Segment Start: Text segment

I have a young entrepreneur friend who IMs me a lot. He was working on a VC round in the early Summer. He pinged me for advice. I told him (verbatim), “close your round by August 2nd. After that, all bets are off.” He’s literally on IM right now in my other browser tab saying, “you called it.” I can’t say his name yet because he hasn’t announced funding. But he got it done. Maybe he’ll reveal our conversation when he announced.

August 2011. What’s happening?

The fundamentals in our economy are mostly not on more solid footing than when I wrote the posts in 2009 and 2010. On the positive side, corporate profits are up, their balance sheets have been repaired and they have recapitalized themselves to have lower amounts of debt relative to equity. Not just tech companies but industrials, too.

But you’d have to be a pretty heads-down coder to not have noticed the past 2+ weeks in the DJIA.

Most of the informed people I know are telling me that the sharp sell-off has more to do with European national debt (PIGS as it is called: Portugal, Italy, Greece & Spain) than the current US dilemma of a S&P downgrade of the US government debt. But it must also be on the minds of investors that perhaps the flu will end up on our shores, too.

I know that investors must also be aware of the civil unrest in the UK. Yes, it seems to largely be thugs. But social unrest is created in harsh economic times and we’ve seen this in Greece before. Expect it to spread. It does weigh on the mind.

And while I cannot tell you for sure what was going on in VC partner meetings across the world today – I’m a data point of exactly one – I think I have a pretty informed guess. And depending on which way that economy heads I can tell you what the story in entrepreneur land *might* be in 60 days, “funding is getting harder, valuations are slipping, companies are running out of cash, M&A is slowing down.”

So let me give you the news 2 months early. If the economy and the stock market continue to languish that’s exactly what’s going to happen.

I’ll bet most partners’ meetings this week consisted of looking just a little bit closer at the cash needs of their portfolio companies – making sure they’re “fully funded.” I’ll bet many of them did a review of their “investment pace” as in – how quickly should we be investing. I’ll bet many did a slow roll on deals that might have gotten approved today. Not a “no” but not yet a “yes.”

It’s impossible to sit in a partners’ meeting on a day like today without having an iPhone on watching the stock market free fall and no matter how much of a public tech cheerleader you are – privately I guarantee there was much concern.

If we do head South it will take a few weeks or months until the memos to portfolio companies get published and the Powerpoint presentations get sent out. But the internal conversation started today – trust me. VCs will take a “wait and see” approach right now. Don’t want to call it either way. It’s too early.

Me? I feel confident telling you to, “Watch your pennies. Raise your money. Don’t spend like it’s 1999. If we’re not heading for a double dip recession at least you’re still being prudent.”

Maybe we’ll bounce right back? Anybody who says they know for sure one way or the other is a bit of a shaman. But I have to imagine the speed and severity of the stock market decline and political instability will likely weigh on investors for some time to come – even if we rebound.

Segment End: Text segment
Segment Start: Recorded data

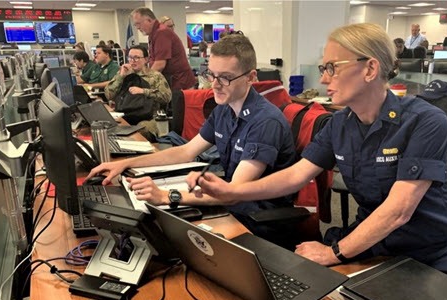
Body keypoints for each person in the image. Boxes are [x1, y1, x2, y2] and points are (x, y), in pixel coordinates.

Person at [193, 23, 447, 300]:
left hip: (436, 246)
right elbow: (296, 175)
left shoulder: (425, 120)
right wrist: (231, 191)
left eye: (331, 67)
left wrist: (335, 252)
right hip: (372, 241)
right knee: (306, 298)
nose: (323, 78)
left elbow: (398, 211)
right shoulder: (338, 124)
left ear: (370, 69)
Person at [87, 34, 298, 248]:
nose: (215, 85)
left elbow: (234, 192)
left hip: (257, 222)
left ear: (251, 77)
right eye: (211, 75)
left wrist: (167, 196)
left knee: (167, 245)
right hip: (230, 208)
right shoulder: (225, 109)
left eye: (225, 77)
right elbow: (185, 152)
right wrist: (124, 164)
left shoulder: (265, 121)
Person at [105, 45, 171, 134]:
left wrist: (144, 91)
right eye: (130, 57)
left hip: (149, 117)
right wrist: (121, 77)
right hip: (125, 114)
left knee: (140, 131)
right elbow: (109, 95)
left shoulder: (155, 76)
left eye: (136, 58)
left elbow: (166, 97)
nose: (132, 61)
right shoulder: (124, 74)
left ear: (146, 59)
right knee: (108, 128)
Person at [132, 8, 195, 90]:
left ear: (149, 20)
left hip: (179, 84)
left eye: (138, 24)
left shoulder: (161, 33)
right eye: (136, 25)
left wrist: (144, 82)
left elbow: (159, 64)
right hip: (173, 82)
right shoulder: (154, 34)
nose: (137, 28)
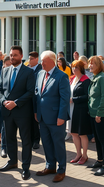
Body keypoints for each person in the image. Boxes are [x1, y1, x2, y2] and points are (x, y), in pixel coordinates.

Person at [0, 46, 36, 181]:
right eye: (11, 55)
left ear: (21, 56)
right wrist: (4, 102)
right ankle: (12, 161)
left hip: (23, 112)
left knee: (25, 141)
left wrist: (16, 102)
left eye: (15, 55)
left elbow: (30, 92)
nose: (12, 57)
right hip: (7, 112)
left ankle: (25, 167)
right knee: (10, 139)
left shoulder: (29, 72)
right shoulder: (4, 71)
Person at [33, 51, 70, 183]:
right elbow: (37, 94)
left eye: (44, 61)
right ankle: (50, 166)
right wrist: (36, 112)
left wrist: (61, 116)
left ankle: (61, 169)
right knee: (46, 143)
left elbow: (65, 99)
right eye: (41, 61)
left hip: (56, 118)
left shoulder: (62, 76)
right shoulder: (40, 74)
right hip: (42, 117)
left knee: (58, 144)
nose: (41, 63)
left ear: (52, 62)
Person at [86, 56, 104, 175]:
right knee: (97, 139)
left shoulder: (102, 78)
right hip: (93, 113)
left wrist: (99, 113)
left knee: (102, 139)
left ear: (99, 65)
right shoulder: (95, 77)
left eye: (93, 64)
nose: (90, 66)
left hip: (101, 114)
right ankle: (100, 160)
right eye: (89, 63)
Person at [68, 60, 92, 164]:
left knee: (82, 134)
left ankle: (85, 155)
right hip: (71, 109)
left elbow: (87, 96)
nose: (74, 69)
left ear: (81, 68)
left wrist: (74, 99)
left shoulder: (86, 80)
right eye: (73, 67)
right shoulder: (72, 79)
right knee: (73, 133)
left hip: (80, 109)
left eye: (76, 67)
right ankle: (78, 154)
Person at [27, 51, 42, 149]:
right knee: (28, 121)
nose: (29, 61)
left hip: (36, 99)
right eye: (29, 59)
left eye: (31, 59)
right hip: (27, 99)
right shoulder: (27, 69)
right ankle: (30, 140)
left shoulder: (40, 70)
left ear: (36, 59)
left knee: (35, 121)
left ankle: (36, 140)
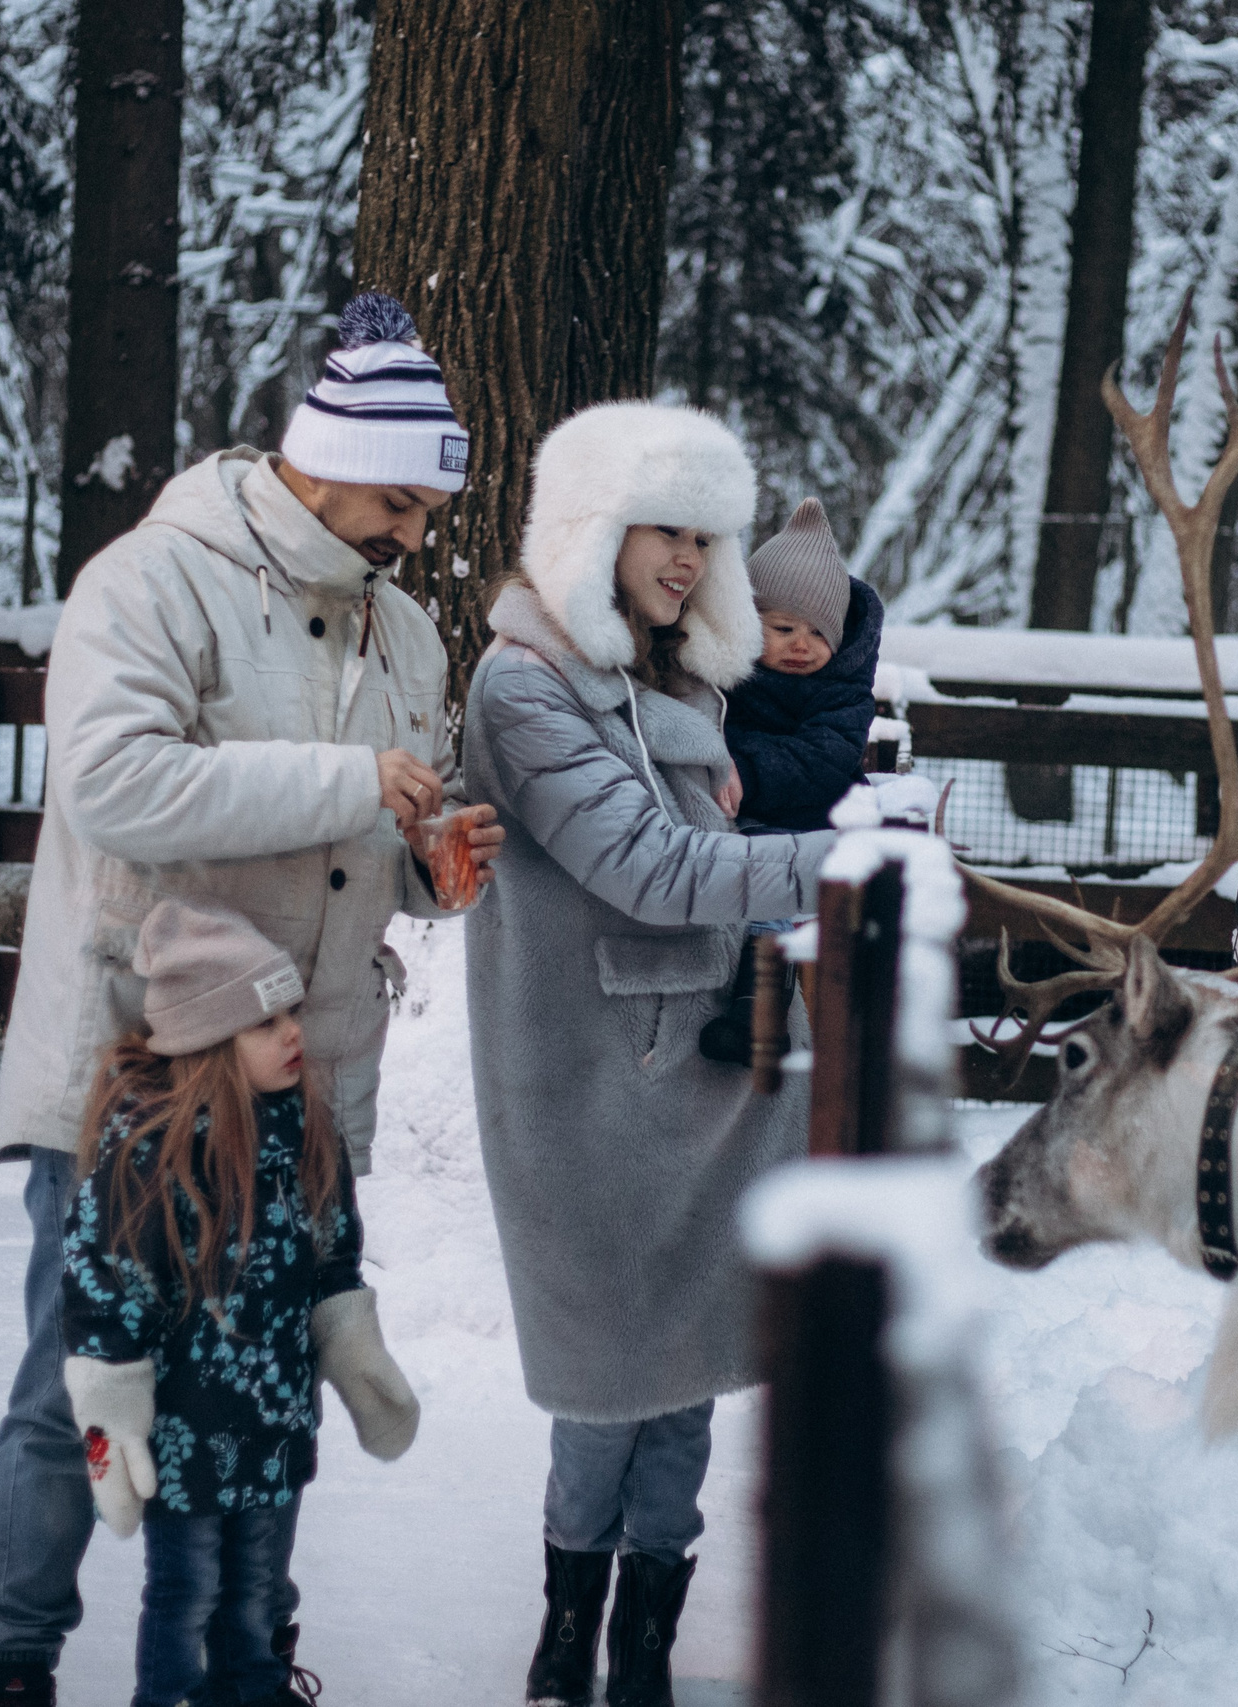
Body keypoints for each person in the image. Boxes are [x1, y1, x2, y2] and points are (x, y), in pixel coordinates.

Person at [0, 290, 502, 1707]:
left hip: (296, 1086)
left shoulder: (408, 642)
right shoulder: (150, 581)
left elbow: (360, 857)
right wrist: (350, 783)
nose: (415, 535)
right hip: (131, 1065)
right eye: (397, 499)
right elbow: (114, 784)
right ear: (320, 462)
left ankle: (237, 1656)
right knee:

Segment End: Recorded data
Segment Start: Recorded data

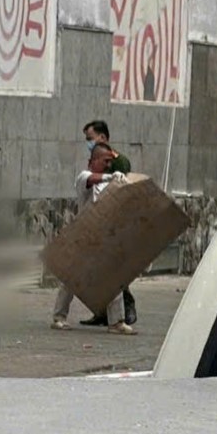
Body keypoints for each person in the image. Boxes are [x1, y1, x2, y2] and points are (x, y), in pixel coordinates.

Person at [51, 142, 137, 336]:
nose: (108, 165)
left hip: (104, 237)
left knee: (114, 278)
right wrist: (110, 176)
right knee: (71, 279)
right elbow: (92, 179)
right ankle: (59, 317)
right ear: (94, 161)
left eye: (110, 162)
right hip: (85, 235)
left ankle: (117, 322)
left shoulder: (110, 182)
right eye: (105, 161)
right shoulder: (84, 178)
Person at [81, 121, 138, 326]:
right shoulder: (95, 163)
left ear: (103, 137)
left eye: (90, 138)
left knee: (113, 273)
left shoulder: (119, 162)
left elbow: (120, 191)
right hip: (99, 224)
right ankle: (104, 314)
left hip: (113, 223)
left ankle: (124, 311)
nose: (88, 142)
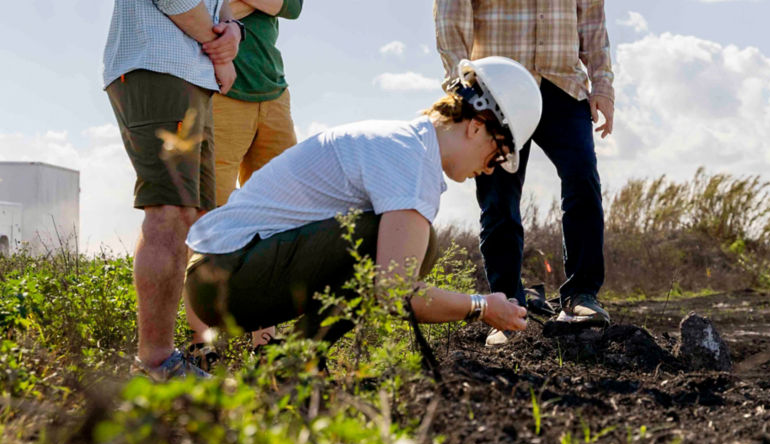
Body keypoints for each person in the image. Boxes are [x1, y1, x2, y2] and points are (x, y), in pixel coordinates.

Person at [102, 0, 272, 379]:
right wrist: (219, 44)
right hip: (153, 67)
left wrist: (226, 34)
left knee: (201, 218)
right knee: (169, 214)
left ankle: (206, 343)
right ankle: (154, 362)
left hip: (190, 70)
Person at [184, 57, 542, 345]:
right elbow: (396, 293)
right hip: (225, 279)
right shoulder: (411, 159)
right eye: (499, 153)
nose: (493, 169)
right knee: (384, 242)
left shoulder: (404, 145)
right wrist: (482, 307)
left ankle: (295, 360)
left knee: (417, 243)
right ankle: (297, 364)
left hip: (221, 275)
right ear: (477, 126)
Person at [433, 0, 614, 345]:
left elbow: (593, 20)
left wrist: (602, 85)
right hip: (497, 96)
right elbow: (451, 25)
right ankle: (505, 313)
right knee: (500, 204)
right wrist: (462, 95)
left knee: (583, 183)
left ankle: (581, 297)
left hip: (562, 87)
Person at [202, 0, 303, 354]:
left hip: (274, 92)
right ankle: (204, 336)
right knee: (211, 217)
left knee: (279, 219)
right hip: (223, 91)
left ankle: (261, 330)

Segment End: Recorded data

# Required actions
a) In the text on venture funding in August 2011, which four countries make up the group called PIGS?
b) Carry on the text on venture funding in August 2011, picking up after its last sentence.

# Answers below
a) Portugal, Italy, Greece and Spain.

b)
[Update: I wrote this post for TC yesterday. Obviously the market rallied today on news from the Fed. I’ll cover this in my next post. Hopefully tomorrow. Here’s the graph for the books.]

I’ll tell you what still worries me: Jobs, growth & political malaise. And don’t think tech will remain immune.

I guess that’s why I encouraged people to raise money while the getting’s good (PPT slides & video).

My prognosis?

1. Jobs
I’ve been parroting this for 2 years. We have a two-track economy. We have the inability to hire engineering in Silicon Valley or brand sales people in NYC but the country still has very high structural long-term unemployment. Check out the graph below from the Economist magazine. It plots employment changes from the peak GDP quarter of the previous boom. What you’ll see is that it takes about 2 years to recover jobs from the normal recessions of the past 50 years (as if there was a “normal.”)

This recession?  We’re 2.5 years in and still down 5% from the peak.

What gives? I’m guessing many of these jobs ain’t coming back any time soon. The last big recession was in the early 90’s where IT and globalization were in their infancy in terms of impact. We need a plan to replace these jobs long term. That can only come through education, training and investment in regions of the country that are not IT centers.  There’s no band-aid solution and no quick fix.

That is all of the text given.